**Text segment**
=-=-=

Lomont v. O'Neill

Decision Date02 April 2002
Docket NumberNo. 01-5104.,01-5104.
Citation285 F.3d 9
PartiesKent A. LOMONT, et al., Appellants, v. Paul H. O'NEILL, Secretary, United States Department of the Treasury, and Bradley A. Buckles, Director, Bureau of Alcohol, Tobacco and Firearms, Appellees.
CourtU.S. Court of Appeals — District of Columbia Circuit

Appeal from the United States District Court for the District of Columbia (00cv01935).

Stephen P. Halbrook argued the cause for appellants. With him on the briefs was James H. Jeffries, III.

Michael S. Raab, Attorney, U.S. Department of Justice, argued the cause for appellees. With him on the brief were Roscoe C. Howard, Jr., U.S. Attorney, and Mark B. Stern, Attorney, U.S. Department of Justice.

Before: EDWARDS, HENDERSON, and RANDOLPH, Circuit Judges.

Opinion for the Court filed by Circuit Judge RANDOLPH.

RANDOLPH, Circuit Judge:

Regulations of the Department of the Treasury, implementing the National Firearms Act of 1934, govern the manufacture, possession and transfer of certain types of firearms. The issues in this appeal center on the regulatory requirement that those seeking permission from the Treasury Department to make or transfer these firearms must obtain a certification from a law enforcement official in the jurisdiction of their residence. There are nine plaintiffs. Five are individuals who claim that although they are eligible for a certification, they are unable to obtain one; two are persons whose ability to sell or transfer these firearms allegedly has been impaired by the inability of prospective purchasers to obtain certifications; two are local chief law enforcement officers.

The emergence of organized crime as a major national problem led to the enactment of the National Firearms Act of 1934. See David T. Hardy, The Firearms Owners' Protection Act: A Historical and Legal Perspective, 17 CUMB. L.REV. 585, 590 (1987). Representing the first major federal attempt to regulate firearms, the Act concentrated on particularly dangerous weapons and devices such as machine guns, sawedoff shotguns and silencers. See United States v. Kenney, 91 F.3d 884, 890 (7th Cir.1996); Sonzinsky v. United States, 300 U.S. 506, 511-12, 57 S.Ct. 554, 554-555, 81 L.Ed. 772 (1937); Hardy, 17 CUMB. L.REV. at 592-93. (When we speak of firearms in this opinion we mean to include only those currently covered by the Act.)1 The Act required the maintenance of a registry of firearms containing among other things, the name and address of the person possessing the weapon, see National Firearms Act, ch. 757, § 5(a), 48 Stat. 1236, 1238 (1934); it required persons seeking the transfer of firearms to file an application with the Commissioner of Internal Revenue, see id. at § 4; and it imposed a tax on firearm manufacturers, dealers and importers, as well as on the transfer of firearms. Id. at §§ 2, 3.

=-=-=

(Saved data entries)
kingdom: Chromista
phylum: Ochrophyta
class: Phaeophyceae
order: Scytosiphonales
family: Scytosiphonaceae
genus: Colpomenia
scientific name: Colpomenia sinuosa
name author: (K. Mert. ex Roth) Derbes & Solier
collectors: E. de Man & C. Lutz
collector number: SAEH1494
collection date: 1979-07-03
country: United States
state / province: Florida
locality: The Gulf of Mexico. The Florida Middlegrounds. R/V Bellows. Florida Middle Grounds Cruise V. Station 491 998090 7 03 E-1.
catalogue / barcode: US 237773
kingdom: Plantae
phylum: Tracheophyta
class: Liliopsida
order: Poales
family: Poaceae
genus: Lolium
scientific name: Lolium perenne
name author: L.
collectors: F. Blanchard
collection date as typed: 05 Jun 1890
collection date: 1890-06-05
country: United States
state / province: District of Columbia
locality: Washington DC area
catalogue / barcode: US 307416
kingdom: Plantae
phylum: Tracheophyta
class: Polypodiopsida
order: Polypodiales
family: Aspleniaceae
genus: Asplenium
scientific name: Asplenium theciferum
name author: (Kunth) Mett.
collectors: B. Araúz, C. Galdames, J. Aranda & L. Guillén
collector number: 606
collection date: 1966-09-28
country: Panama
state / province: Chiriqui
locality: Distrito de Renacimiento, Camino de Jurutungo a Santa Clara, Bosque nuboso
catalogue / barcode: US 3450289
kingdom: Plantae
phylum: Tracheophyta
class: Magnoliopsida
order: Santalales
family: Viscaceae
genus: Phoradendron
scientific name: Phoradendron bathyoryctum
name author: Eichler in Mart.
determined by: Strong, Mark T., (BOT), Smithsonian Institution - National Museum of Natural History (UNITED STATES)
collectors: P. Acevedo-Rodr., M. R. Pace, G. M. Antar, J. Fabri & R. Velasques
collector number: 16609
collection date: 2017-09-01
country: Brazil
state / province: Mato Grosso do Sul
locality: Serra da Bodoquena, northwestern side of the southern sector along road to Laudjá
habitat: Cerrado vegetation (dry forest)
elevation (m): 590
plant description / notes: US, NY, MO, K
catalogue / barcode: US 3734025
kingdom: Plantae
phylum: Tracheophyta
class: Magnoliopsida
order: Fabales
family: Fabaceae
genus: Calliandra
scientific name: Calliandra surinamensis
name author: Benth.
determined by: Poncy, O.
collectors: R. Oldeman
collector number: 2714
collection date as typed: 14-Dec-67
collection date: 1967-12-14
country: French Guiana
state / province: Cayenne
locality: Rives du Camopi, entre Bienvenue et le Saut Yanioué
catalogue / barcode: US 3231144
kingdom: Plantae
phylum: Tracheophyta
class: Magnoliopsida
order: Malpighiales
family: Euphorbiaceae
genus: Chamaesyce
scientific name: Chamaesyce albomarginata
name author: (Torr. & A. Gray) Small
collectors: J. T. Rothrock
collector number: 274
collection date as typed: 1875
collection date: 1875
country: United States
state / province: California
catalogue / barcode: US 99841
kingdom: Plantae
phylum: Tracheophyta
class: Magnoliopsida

=-=-=

**Complete the following**
1. Print the passage of the court opinion from "Appeal from the" up to and including "H. Jeffries, III.", with the wording unchanged.
2. In the plant collection rows, output every line from the line with "state / province: Florida" up to and including the line with "genus: Lolium", reproducing each line unchanged.

**Final answers**
1.
Appeal from the United States District Court for the District of Columbia (00cv01935).

Stephen P. Halbrook argued the cause for appellants. With him on the briefs was James H. Jeffries, III.

2.
state / province: Florida
locality: The Gulf of Mexico. The Florida Middlegrounds. R/V Bellows. Florida Middle Grounds Cruise V. Station 491 998090 7 03 E-1.
catalogue / barcode: US 237773
kingdom: Plantae
phylum: Tracheophyta
class: Liliopsida
order: Poales
family: Poaceae
genus: Lolium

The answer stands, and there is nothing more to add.